Observem que o autor faz várias asserções pautadas em uma lógica encadeada, ele nos introduz uma série de afirmativas que progridem para uma conclusão. Primeiro, a casa é edificada, em seguida firmada e, por fim, mobiliada. E aqui, no verso 4, ele nos introduz ao conceito de conhecimento. Obviamente, ele não está se referindo a todo e qualquer conhecimento, mas ao saber frutífero, concedido por Deus como dádiva. Este é o conhecimento dos mistérios do Reino de Deus, acerca do qual Jesus falou: “A quem tiver, mais lhe será dado, e terá em abundância”.
Ainda no livro de Provérbios, capítulo 2, dos versículos 3 a 6, lemos o seguinte:
“Se clamares por conhecimento, e por inteligência alçares a tua voz. Se como a prata a buscares e como a tesouros escondidos a procurares, então entenderás o temor do Senhor, e acharás o conhecimento de Deus. Porque o Senhor dá a sabedoria; da sua boca é que vem o conhecimento e o entendimento.”

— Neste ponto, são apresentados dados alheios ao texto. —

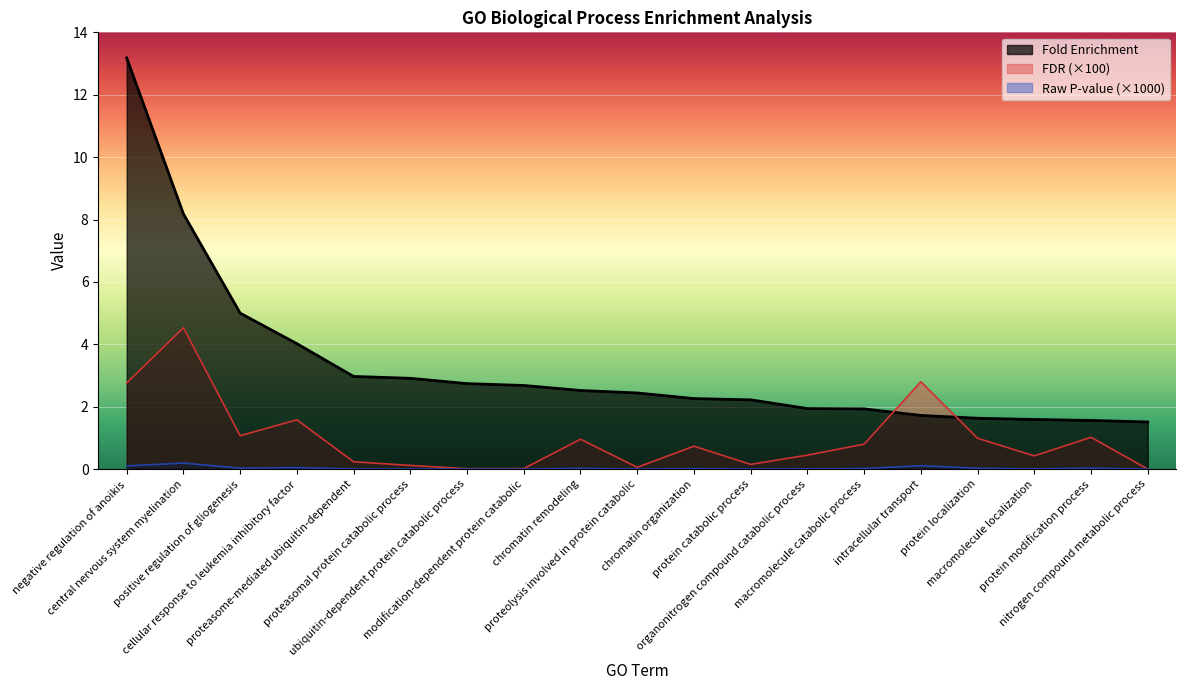

What is the difference between the Fold Enrichment values at cellular response to leukemia inhibitory factor and protein modification process?

2.5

O autor, então, associa o conhecimento de Deus à “inteligência e ao entendimento” que procedem da boca do próprio Deus, e com isso ele torna evidente que só é possível ter acesso a verdadeira sabedoria e ao conhecimento pela concessão generosa de Deus. E é exatamente isso que Jesus revela aos discípulos quando ele afirma que mais conhecimento seria agregado àqueles a quem Deus tivesse concedido o entendimento, a compreensão dos mistérios do Reino.

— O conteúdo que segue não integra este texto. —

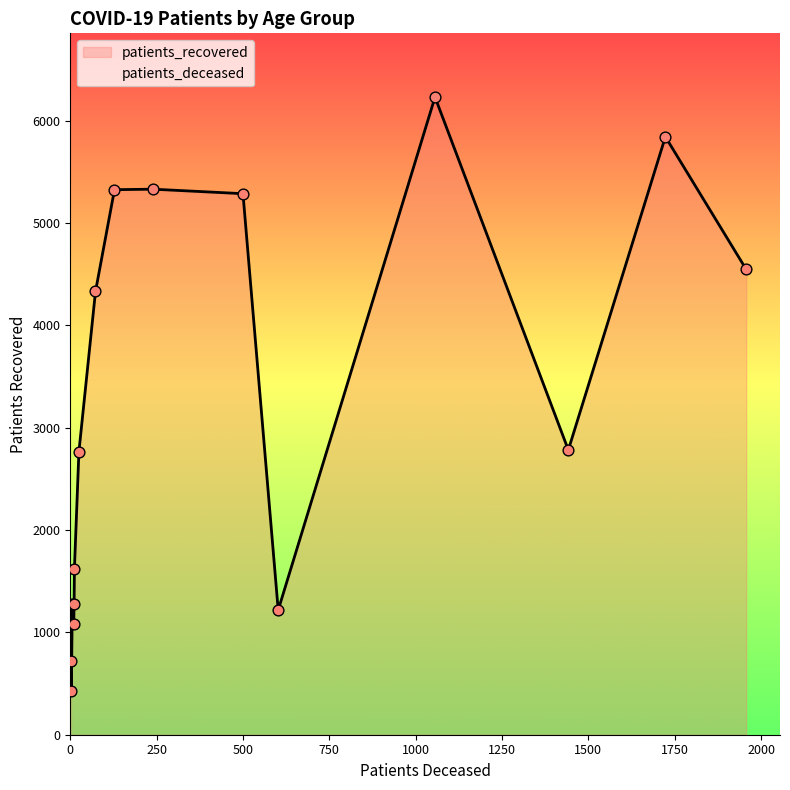

What is the minimum value for patients_recovered?

429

A expressão “da sua boca”, no verso 6, nos faz recordar das palavras de Jesus registradas em Mateus 4: “Está escrito: nem só de pão viverá o homem, mas de toda palavra que procede da boca de Deus”. E, com isso, podemos seguramente concluir que a Palavra de Deus é a fonte através da qual podemos alcançar a verdadeira sabedoria, inteligência e conhecimento necessárias para a construção de uma vida estável e significativa.